• Activity
Search the entries for the word "anchor". Copy each line in which it is found.

(Saved entries)
# # #
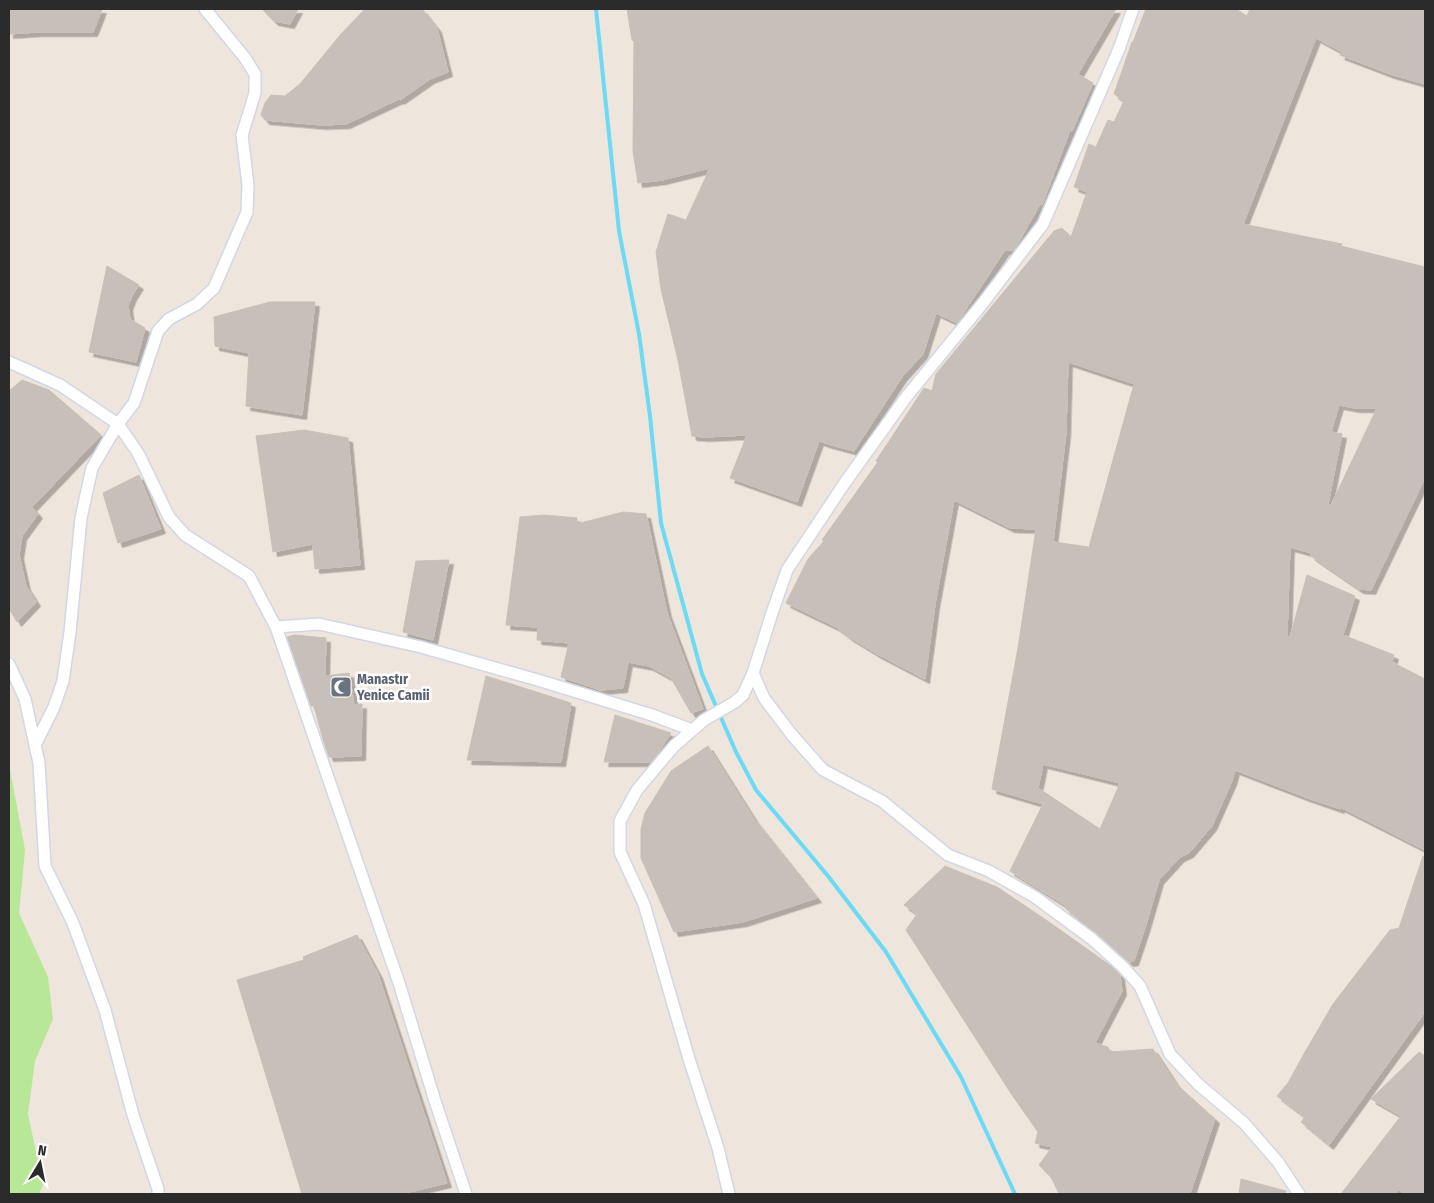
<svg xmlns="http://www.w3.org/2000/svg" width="1434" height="1203" font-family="'Fira Sans Condensed',sans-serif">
  <defs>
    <filter id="shadow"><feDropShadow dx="4.5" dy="4.5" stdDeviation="0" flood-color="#0004"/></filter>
  </defs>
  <rect width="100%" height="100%" fill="#eee5dd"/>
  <polygon fill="#b8e797" points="9,764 25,850 19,913 48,977 53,1019 35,1061 28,1114 43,1185 39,1194 9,1194"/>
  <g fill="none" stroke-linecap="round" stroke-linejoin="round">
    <polyline stroke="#6cdaf4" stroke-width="4" points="596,9 619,231 639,334 650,416 661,523 702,674 736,752 756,790 828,876 886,952 961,1077 1015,1194"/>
  </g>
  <g fill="#c6bfba" stroke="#c9c1b6" fill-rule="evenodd" filter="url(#shadow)">
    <polygon points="9,9 102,9 93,32 37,32 9,34"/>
    <polygon points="262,9 298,9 290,24 274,21"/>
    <polygon points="365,9 422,9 437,28 448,72 430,79 400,100 399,99 346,124 322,125 265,120 261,115 265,103 271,95 285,96 300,84 341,34"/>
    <polygon points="627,9 1116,9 1078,74 1093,83 1072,131 1070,130 1042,205 1040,204 1017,245 1014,250 1005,250 957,323 936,313 923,354 902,377 854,451 828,444 819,441 797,502 730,478 747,435 705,437 692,436 678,360 661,289 656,252 668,214 686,220 710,168 662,180 638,183 633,151 634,41 632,40"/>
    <path d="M1146 9H1236L1247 16 1250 9H1425V84L1390 74 1340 55 1342 52 1316 38 1243 224 1342 244 1341 246 1425 267V478L1371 590 1359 589 1311 556V553L1290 547 1287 636 1290 637 1307 575 1355 596 1343 635 1394 655 1392 662 1425 679V850L1340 807V809L1305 797 1235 770 1232 781 1212 826 1189 853 1180 857 1159 880 1146 925 1134 961 1129 962 1097 933 1065 908 1066 906 1010 871 1043 804 992 789 1018 648 1036 529 1010 528 954 500 935 604 925 679 877 654 849 637 836 627 786 603 808 559 824 541 822 540 878 462 876 461 924 388 932 391 936 374 1054 231 1062 228 1071 237 1087 192 1074 187 1089 144 1096 147 1108 120 1114 122 1124 101 1114 94 1132 42H1133ZM1068 362 1134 384 1089 547 1053 542 1066 433ZM1339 405 1355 408H1377L1331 505 1328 504 1342 434 1331 432ZM1043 764 1120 783 1100 829 1038 788Z"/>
    <polygon points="107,266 139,285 132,296 128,306 130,319 145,328 136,362 89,352"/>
    <polygon points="270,302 315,302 302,415 246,406 249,353 215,346 214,317"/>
    <polygon points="22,380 49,390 101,435 32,507 38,514 22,536 19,555 26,586 36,602 17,622 9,608 9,391"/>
    <polygon points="304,430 348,438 360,565 315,569 313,544 273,552 256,436"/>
    <polygon points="139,475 161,529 118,543 103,493"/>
    <polygon points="623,512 646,514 667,613 703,709 691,713 671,678 649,666 628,662 623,688 600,690 561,677 569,643 537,640 538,627 506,625 520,517 544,515 577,518 577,524"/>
    <polygon points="449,560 433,640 403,632 416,561"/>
    <polygon points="295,635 326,638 325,676 349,673 354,705 362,704 361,756 329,757 323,739 314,706 311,706 287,637"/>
    <polygon points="486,676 571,703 561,762 467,760"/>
    <polygon points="615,715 671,733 658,753 651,762 604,762"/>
    <polygon points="708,746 754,819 817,898 743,922 674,932 641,858 641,829 645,813 671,771"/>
    <polygon points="1423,856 1425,857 1425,1012 1329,1145 1301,1122 1305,1117 1277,1096 1288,1083 1305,1052 1333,1004 1390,930 1399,928"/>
    <polygon points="945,866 997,887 1049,922 1111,966 1120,975 1122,991 1095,1043 1108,1047 1110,1052 1153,1049 1176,1084 1215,1119 1190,1194 1059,1194 1051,1177 1039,1165 1052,1147 1035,1143 1038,1132 1012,1095 906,930 917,914 904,905"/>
    <polygon points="357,935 378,974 447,1183 401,1194 302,1194 237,980 304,960 303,957"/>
    <polygon points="1419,1052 1425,1056 1425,1194 1404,1194 1399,1190 1395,1194 1341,1194 1401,1116 1371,1099"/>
    <polygon points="1241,1179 1286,1191 1285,1194 1239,1194"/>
  </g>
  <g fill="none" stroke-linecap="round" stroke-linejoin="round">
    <g stroke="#d2d7e5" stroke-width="14">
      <g id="minor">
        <polyline points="9,362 60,385 118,424 138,453 169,517 185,535 249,576 276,627 399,983 435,1101 466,1194"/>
        <polyline points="276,627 319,624 421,647 541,681 652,715 692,730"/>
        <polyline points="9,664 25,699 39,763 45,866 73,923 105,1010 133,1115 158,1189 158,1194"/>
        <polyline points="753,673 764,698 792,735 823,770 882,801 948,855 989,871 1035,897 1092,939 1123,967 1140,986 1170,1054 1198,1084 1244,1123 1278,1162 1299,1194"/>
        <polyline points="35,745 54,707 63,681 70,632 81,518 92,468 118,424 134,403 158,331 169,319 197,304 214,288 247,212 248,185 242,135 255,93 255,74 245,58 205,9"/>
        <polyline points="729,1194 718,1148 689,1059 644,904 620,852 620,821 637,790 674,746 704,720 735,702 743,695 753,673 771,616 787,570 844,484 907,396 983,303 1043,224 1119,49 1133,9"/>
      </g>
    </g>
    <use href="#minor" stroke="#fff" stroke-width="11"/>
  </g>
  <defs>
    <g id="mosque-square" transform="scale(1.125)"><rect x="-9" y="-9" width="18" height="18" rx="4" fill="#6b7280" stroke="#fff"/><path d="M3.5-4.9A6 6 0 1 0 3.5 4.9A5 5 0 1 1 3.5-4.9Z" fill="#fff"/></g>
  </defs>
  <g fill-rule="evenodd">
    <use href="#mosque-square" x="341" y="687"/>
  </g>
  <g text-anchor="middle" stroke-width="5" stroke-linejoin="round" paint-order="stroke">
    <g font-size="14" font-weight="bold" fill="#5b616d" stroke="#fff" text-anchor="start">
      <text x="357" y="684">Manastır<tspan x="357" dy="16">Yenice Camii</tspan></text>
    </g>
  </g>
  <rect width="1434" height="1203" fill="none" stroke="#2b2b2b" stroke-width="20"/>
  <g transform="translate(40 1163) rotate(10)" stroke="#ffffff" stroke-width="4" paint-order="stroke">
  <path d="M0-4L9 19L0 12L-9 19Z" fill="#2b2b2b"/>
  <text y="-8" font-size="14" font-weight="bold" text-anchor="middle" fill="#2b2b2b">N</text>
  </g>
</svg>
# # #
• Output
  <g text-anchor="middle" stroke-width="5" stroke-linejoin="round" paint-order="stroke">
    <g font-size="14" font-weight="bold" fill="#5b616d" stroke="#fff" text-anchor="start">
  <text y="-8" font-size="14" font-weight="bold" text-anchor="middle" fill="#2b2b2b">N</text>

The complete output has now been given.